EXCERPTED RECORDS: Begin

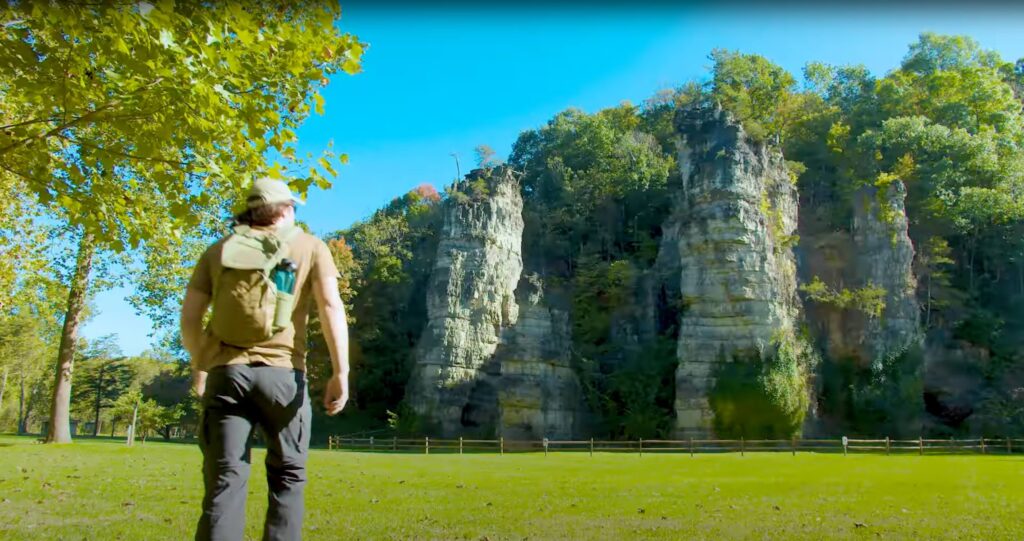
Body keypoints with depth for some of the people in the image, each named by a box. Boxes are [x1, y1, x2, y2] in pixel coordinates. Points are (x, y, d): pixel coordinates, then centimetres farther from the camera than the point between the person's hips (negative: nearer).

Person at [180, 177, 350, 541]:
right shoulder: (310, 247, 8)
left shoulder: (219, 250, 15)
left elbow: (189, 317, 12)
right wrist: (341, 372, -9)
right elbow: (331, 305, -6)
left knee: (225, 480, 2)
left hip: (226, 371, 2)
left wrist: (199, 367, 27)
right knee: (287, 477, 11)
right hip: (282, 372, -2)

EXCERPTED RECORDS: End

## WHAT THIS TASK INVOLVES:
Can you duplicate the lines of the records word for word, starting with the line that contains "right wrist: (341, 372, -9)" and going on through the end of the records?

## TASK OUTPUT:
right wrist: (341, 372, -9)
right elbow: (331, 305, -6)
left knee: (225, 480, 2)
left hip: (226, 371, 2)
left wrist: (199, 367, 27)
right knee: (287, 477, 11)
right hip: (282, 372, -2)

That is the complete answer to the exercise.